▸ **READING PASSAGE**
Modern model tools such as climate models, hydrological-hydrogeological models and ecological models enable quantitative statements to be made in order to represent the resource water in the natural system with sufficient accuracy. Based on these analyses, the efficiency of new technologies can then be assessed in order to improve the system condition in the long term.
Agricultural model (MONICA):
With the help of high-resolution seasonal weather forecasts, the yield of cultivated crops can be simulated. The undercutting of the long-term yield average serves as an indicator for a warning system. For this purpose, limit values for a drought are used. The determination of such limit values is the subject of current research.
Hydrological-water management model (SWIM):
The SWIM model can be used to simulate quasi-natural discharges (without anthropogenic influences such as dams, etc.), as well as the managed discharges of the Spree. For this purpose, essential water balance variables in the catchment area of the Spree are taken into account. Some water balance variables also depend on land use. These are also taken into account.
Drainage N-A model (STORM.XXL):
This water balance and solute transport model enables the simulation of natural and technical water management systems of various types. The model was developed by Ingenieurgesellschaft Prof. Dr. Sieker mbH (IPS) and used in the field of flood forecasting for the design of channel sets and water bodies.

▸ **TASKS FOR THIS EXERCISE**
1: In the passage on water-modeling tools, which company developed the STORM.XXL model?
2: Name every specific model that the passage on water-modeling tools introduces by name, together with the type of model each one is.
3: Write the next part of the passage on water-modeling tools, picking up after its final sentence.
The data that come next are not needed.

▸ **GIVEN ENTRIES**
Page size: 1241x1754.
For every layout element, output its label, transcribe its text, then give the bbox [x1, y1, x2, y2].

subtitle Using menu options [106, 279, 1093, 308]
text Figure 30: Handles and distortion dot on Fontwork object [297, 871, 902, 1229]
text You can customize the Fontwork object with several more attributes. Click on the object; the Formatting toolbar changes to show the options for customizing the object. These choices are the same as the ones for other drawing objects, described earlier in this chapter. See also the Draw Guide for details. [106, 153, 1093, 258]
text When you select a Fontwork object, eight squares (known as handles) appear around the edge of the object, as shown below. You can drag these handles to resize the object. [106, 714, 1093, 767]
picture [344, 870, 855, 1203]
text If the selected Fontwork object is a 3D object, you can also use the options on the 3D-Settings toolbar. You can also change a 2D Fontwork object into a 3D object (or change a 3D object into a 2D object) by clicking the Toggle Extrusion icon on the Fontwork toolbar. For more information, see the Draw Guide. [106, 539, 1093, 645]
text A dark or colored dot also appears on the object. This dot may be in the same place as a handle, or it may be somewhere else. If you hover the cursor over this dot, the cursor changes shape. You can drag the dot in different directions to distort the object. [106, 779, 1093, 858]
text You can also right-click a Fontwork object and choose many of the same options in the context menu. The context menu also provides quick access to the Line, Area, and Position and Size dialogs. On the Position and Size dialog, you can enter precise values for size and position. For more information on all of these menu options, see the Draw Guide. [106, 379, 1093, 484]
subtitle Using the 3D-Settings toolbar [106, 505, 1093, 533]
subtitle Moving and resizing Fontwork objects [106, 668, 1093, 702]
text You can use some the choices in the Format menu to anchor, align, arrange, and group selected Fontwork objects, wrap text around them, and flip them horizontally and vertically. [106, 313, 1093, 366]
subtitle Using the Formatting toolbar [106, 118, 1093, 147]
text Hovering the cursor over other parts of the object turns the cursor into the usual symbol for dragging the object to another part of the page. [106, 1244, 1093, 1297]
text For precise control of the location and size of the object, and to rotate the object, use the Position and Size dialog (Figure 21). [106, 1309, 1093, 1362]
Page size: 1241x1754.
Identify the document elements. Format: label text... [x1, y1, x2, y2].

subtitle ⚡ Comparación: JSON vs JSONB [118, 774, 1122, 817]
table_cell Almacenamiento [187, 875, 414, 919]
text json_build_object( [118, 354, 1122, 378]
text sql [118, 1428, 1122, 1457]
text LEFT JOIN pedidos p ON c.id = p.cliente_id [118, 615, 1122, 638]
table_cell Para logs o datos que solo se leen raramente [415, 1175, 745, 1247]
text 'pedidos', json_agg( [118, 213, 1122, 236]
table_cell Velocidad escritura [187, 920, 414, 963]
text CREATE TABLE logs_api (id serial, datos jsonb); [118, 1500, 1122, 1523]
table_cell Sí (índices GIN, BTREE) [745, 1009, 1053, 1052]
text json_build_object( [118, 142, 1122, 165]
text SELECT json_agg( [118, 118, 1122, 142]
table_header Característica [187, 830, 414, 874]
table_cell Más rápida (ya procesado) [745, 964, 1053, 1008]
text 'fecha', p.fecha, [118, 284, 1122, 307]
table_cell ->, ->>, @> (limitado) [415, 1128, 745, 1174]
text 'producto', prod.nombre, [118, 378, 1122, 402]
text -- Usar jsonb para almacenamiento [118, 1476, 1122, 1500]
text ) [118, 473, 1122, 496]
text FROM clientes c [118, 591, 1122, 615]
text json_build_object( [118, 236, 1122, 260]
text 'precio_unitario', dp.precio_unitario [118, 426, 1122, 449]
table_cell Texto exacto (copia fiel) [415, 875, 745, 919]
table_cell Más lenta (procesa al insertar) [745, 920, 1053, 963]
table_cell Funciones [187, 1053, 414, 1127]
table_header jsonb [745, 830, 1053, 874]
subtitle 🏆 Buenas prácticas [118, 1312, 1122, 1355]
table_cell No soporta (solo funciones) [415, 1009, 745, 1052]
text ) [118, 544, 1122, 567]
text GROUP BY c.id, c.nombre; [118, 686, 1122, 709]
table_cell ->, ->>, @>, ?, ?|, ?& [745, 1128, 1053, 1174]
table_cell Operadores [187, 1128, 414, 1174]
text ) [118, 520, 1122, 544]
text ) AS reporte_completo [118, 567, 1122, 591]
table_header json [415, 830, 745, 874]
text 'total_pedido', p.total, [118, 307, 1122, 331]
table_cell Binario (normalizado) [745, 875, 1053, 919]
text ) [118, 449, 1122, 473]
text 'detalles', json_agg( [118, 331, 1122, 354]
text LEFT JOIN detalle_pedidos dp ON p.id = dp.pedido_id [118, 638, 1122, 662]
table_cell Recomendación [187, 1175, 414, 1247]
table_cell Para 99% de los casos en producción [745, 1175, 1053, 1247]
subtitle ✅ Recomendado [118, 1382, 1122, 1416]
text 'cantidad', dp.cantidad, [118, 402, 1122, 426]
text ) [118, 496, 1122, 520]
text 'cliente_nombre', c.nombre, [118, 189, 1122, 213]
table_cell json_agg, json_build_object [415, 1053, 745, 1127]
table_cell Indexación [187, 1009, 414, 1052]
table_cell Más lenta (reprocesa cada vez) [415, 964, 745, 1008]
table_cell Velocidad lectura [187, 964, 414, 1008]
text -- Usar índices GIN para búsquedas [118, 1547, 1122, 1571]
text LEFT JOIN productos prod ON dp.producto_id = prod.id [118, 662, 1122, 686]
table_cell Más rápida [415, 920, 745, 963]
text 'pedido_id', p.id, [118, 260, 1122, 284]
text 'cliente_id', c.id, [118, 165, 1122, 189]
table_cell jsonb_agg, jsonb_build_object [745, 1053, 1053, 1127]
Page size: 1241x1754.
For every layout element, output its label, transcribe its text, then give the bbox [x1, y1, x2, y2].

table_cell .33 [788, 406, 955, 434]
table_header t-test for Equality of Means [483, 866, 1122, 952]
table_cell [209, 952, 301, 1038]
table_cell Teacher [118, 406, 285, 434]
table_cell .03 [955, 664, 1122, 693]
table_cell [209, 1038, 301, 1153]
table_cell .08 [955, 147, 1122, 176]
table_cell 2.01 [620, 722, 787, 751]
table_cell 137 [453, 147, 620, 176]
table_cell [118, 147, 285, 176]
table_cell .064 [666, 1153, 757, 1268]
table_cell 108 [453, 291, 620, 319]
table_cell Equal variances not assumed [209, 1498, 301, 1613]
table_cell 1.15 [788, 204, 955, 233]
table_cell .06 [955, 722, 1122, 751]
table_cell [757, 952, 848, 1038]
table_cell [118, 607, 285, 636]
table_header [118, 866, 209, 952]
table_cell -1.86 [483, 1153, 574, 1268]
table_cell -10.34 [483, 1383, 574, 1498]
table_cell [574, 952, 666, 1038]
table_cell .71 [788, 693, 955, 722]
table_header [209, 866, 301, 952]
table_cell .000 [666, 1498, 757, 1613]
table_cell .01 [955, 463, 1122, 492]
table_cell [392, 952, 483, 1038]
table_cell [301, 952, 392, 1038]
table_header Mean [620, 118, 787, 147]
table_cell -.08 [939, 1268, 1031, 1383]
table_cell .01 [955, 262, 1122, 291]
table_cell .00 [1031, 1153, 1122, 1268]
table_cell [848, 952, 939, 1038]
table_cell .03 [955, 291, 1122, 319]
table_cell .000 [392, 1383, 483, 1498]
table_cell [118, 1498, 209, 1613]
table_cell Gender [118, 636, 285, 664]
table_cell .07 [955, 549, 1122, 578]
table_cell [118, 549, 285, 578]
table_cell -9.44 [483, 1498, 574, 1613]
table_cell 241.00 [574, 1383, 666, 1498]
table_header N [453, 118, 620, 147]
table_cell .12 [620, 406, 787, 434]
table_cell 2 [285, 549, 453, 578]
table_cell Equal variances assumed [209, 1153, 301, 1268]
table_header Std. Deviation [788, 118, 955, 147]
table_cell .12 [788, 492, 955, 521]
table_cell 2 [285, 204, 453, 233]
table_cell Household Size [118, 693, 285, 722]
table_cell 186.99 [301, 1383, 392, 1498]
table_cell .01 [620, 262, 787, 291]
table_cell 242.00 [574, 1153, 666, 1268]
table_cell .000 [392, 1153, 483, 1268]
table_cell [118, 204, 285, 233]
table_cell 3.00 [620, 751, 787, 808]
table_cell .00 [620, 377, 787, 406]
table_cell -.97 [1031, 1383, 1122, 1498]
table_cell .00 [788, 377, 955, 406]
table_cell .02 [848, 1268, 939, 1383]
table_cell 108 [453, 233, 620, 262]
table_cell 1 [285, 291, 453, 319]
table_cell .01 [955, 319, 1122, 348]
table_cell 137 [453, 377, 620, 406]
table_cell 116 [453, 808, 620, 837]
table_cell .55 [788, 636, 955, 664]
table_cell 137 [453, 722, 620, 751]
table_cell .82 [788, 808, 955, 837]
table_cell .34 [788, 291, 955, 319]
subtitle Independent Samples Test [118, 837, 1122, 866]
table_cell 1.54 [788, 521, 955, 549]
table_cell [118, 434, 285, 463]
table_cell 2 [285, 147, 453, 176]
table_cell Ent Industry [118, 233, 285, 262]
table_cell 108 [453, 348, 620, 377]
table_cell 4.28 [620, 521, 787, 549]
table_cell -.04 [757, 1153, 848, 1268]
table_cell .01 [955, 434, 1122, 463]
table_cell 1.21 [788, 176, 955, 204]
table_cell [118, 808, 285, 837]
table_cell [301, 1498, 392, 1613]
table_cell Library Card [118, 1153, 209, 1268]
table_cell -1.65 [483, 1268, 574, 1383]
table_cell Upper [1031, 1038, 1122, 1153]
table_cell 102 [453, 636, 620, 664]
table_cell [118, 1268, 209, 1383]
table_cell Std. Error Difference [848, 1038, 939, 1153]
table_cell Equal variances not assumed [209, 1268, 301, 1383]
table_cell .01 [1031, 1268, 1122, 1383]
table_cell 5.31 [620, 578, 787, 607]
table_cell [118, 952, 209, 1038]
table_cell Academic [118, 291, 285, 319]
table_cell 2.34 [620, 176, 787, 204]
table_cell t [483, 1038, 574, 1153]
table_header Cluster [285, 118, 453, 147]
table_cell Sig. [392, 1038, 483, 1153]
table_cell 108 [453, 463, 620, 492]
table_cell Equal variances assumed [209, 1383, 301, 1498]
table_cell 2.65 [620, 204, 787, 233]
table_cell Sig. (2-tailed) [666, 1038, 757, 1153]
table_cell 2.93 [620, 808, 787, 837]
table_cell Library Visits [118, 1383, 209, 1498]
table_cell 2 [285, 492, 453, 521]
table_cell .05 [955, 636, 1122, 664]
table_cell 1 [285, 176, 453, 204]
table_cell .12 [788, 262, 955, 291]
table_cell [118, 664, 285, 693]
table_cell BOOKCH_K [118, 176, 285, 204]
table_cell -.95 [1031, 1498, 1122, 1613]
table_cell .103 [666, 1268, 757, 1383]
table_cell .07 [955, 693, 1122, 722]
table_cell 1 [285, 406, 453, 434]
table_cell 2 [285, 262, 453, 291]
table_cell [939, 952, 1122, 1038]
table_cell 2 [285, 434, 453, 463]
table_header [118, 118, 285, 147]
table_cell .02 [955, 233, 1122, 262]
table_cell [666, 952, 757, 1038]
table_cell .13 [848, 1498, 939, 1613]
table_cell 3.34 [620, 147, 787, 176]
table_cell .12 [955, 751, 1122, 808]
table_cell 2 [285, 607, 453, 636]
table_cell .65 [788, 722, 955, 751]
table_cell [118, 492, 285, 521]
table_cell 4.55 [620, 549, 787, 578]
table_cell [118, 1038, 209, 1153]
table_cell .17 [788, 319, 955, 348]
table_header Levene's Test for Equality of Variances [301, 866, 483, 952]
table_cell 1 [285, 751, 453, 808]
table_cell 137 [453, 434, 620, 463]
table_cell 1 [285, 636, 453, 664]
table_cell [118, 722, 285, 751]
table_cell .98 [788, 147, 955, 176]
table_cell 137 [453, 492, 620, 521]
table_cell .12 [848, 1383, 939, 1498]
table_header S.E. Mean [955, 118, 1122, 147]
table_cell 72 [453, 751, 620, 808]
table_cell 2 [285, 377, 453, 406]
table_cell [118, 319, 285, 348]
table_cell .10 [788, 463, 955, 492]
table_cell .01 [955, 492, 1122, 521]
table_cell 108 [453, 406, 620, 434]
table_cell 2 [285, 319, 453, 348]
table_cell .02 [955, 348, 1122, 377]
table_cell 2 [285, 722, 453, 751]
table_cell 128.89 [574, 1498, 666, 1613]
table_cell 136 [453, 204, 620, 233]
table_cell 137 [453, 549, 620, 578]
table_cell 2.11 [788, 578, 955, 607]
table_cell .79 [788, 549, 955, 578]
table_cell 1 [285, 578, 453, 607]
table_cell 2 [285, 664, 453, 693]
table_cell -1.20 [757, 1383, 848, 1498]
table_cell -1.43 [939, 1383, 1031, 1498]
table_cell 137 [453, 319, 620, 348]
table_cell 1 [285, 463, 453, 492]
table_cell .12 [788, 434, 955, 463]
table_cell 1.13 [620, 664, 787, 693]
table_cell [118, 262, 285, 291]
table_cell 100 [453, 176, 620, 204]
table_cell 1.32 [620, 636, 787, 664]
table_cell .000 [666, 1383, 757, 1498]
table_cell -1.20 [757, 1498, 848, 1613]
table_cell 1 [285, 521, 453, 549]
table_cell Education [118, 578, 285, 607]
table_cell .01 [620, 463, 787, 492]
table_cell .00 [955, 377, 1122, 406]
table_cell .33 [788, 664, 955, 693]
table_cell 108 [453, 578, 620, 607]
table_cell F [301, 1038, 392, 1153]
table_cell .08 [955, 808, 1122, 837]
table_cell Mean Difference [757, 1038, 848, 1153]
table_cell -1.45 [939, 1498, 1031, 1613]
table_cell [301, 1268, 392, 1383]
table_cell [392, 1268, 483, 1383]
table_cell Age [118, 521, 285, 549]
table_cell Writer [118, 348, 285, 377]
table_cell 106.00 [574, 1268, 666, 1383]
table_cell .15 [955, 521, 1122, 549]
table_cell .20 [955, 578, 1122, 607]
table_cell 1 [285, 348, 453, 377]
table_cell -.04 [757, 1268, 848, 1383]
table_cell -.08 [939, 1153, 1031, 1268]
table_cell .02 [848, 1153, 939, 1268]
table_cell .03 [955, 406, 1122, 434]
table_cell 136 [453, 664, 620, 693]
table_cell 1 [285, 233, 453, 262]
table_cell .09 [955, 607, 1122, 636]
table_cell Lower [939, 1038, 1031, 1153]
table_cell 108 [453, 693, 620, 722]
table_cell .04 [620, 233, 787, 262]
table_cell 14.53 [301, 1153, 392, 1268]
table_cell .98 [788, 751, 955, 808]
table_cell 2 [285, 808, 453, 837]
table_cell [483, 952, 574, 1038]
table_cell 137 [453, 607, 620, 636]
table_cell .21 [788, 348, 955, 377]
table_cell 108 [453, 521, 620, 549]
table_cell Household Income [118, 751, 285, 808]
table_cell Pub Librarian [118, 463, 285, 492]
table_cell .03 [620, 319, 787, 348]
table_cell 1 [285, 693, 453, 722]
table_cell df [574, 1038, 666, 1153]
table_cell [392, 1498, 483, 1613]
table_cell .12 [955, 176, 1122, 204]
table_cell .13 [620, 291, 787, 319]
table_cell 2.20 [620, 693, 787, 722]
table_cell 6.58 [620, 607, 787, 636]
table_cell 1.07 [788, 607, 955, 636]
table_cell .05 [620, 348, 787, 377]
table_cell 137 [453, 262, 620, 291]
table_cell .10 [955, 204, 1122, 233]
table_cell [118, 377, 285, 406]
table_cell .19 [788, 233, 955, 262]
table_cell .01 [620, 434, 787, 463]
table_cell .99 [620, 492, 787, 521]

▸ **ANSWERS IN ORDER**
1: Ingenieurgesellschaft Prof. Dr. Sieker mbH (IPS) developed it.

2: MONICA (agricultural model), SWIM (hydrological-water management model), STORM.XXL (drainage N-A model)

3:
Ecological model (QSim):
The water quality model QSim represents complex chemical and biological processes in flowing waters. It can simulate the following parameters:
- Water temperature
- oxygen and nutrient balance of algae and zooplankton development
- Suspended sediment concentration
- Approaches to simulate the transport of sulfate in the river Spree
Against the background of a predicted decrease in the Spree discharge and associated water use competitions, impacts on economic development are also to be expected. In the context of a socio-economic assessment, all direct, but also indirect water uses (such as for water supply, agriculture, inland fishery, industry, forestry, recreation and tourism, as well as for the preservation of ecosystems) can be identified, analyzed and systematically presented. When developing scenarios, future risks and competing uses can be taken into account.
Soil and Groundwater Model (HydroGeoSphere):
In this model, the calculation of the transient, three-dimensional water flow in the saturated and unsaturated zone is performed in a lag-time simulation. The combined numerical modeling of these two zones allows to derive long-term forecasts for groundwater recharge as well as vertical water fluxes. The goal is to use the model to derive management approaches to increase water retention and reduce runoff from the landscape, as well as to derive groundwater management measures to improve groundwater recharge.